======== Exercise passage

# Create the Silver Table (Transform Data)

- Import the functions needed to create columns, timestamps etc from pyspark

In [0]:
from pyspark.sql.functions import col, to_timestamp, coalesce, lit, to_date, round

- The Bronze and Silver paths to the tables

In [0]:
bronze_path = "workspace.default.bronze_global_mart_sales"
silver_path = "workspace.default.silver_global_mart_sales"

- Load Bronze Table (Raw data) using above path

In [0]:
df_bronze = spark.read.format("delta").table(bronze_path)

- Show first 10 rows of bronze table

In [0]:
%sql
SELECT *
FROM workspace.default.bronze_global_mart_sales
LIMIT 10;

- Count all rows and distinct ordernumber to get total number of actual orders

In [0]:
%sql
SELECT COUNT(DISTINCT ordernumber) AS total_orders,
  COUNT(*) AS total_rows
FROM workspace.default.bronze_global_mart_sales

- Look for any nulls in the bronze table

In [0]:
table = "workspace.default.bronze_global_mart_sales"
df = spark.table(table)

total_rows = df.count()

# Create tidy results: column | missing_count | missing_pct
results = []
for c in df.columns:
    missing_count = df.filter(df[c].isNull()).count()
    results.append((c, missing_count, round(missing_count/total_rows*100, 2)))

# Convert to Spark DataFrame so it looks nice in Databricks
result_df = spark.createDataFrame(results, ["column_name", "missing_count", "missing_pct"])
display(result_df)

- change all column names to lower case for consistency
- replace nulls in state & addressline2 with unknown
- replace null postalcodes with N/A
- fix order date to be in date format and not string


In [0]:

df_silver = df_bronze.toDF(*[c.lower() for c in df_bronze.columns]) \
    .withColumn("state", coalesce(col("state"), lit("Unknown"))) \
    .withColumn("addressline2", coalesce(col("addressline2"), lit("Unknown"))) \
    .withColumn("postalcode", coalesce(col("postalcode"), lit("N/A"))) \
    .withColumn("orderdate", to_date(col("orderdate"), "M/d/yyyy H:mm"))

================
======== Provided data

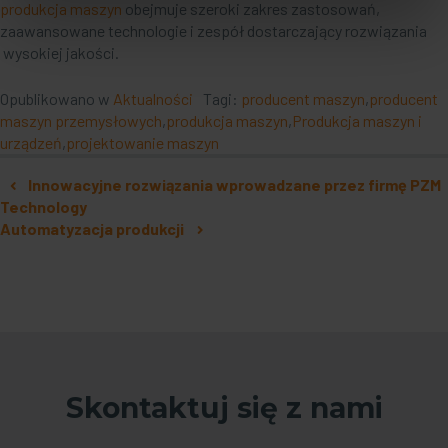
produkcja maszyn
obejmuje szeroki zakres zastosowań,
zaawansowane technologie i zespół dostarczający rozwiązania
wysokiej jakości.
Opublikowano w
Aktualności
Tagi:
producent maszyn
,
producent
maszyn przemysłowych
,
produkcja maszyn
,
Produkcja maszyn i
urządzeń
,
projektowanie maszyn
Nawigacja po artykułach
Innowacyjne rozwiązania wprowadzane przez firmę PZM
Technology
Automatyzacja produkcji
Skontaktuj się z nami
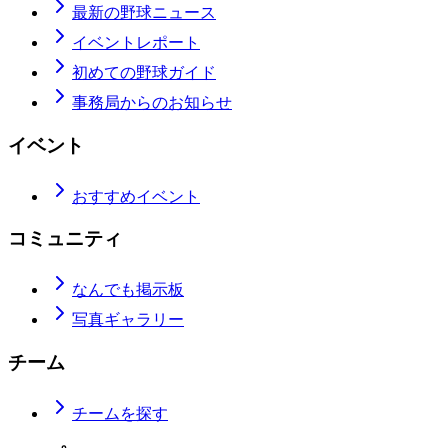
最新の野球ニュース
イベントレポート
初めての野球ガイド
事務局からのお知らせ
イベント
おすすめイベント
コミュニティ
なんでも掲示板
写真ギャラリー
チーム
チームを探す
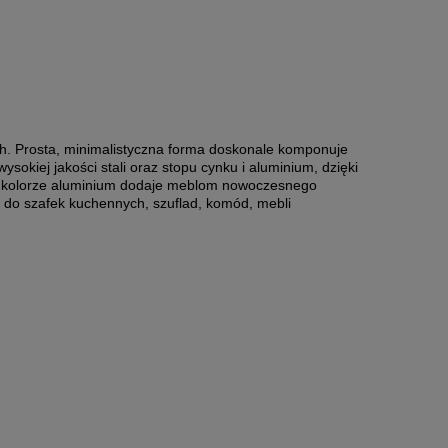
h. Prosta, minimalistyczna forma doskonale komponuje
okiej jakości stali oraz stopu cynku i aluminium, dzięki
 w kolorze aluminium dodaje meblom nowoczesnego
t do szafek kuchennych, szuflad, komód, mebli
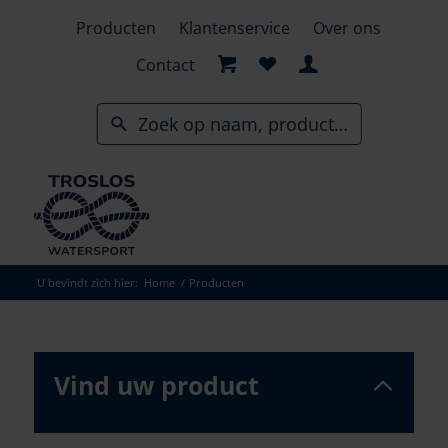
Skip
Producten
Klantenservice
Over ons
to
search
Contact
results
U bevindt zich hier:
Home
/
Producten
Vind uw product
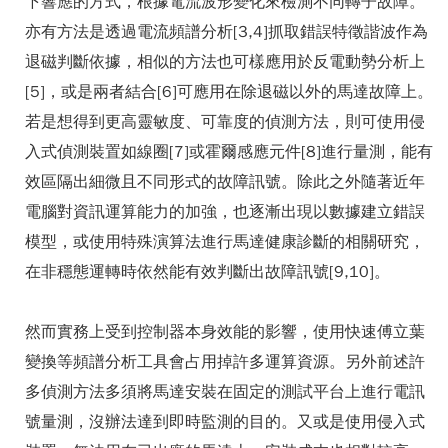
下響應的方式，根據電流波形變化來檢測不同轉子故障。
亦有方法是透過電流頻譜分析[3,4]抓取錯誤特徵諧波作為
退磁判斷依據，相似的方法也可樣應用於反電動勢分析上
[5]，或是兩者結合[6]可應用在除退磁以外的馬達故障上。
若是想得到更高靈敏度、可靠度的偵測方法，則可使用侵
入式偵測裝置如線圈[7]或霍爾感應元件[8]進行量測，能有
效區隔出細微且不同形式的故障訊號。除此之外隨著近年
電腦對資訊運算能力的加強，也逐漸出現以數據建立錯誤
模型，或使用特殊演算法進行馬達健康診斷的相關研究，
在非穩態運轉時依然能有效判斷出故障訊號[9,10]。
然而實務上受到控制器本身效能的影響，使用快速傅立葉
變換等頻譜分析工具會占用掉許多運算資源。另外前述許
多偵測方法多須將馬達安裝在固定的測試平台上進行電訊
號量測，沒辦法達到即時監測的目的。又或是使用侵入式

================

> **Questions on the material**:
A) Based on the Silver table notebook, answer yes or no for each statement and quote the words that settle it: (i) the silver table path is workspace.default.silver_global_mart_sales; (ii) null postal codes are replaced with "Unknown"; (iii) the order date is converted using the format "M/d/yyyy H:mm".
B) In the records, rename "producent" to "wytwórca" in every line from the start of the records through the line that contains "Nawigacja po artykułach". Keep all other text unchanged, and leave the pictures out.
The notebook text and the records are separate material.

> **Task solutions**:
A)
(i) Yes: "silver_path = "workspace.default.silver_global_mart_sales""
(ii) No: "replace null postalcodes with N/A"
(iii) Yes: "to_date(col("orderdate"), "M/d/yyyy H:mm")"

B)
produkcja maszyn
obejmuje szeroki zakres zastosowań,
zaawansowane technologie i zespół dostarczający rozwiązania
wysokiej jakości.
Opublikowano w
Aktualności
Tagi:
wytwórca maszyn
,
wytwórca
maszyn przemysłowych
,
produkcja maszyn
,
Produkcja maszyn i
urządzeń
,
projektowanie maszyn
Nawigacja po artykułach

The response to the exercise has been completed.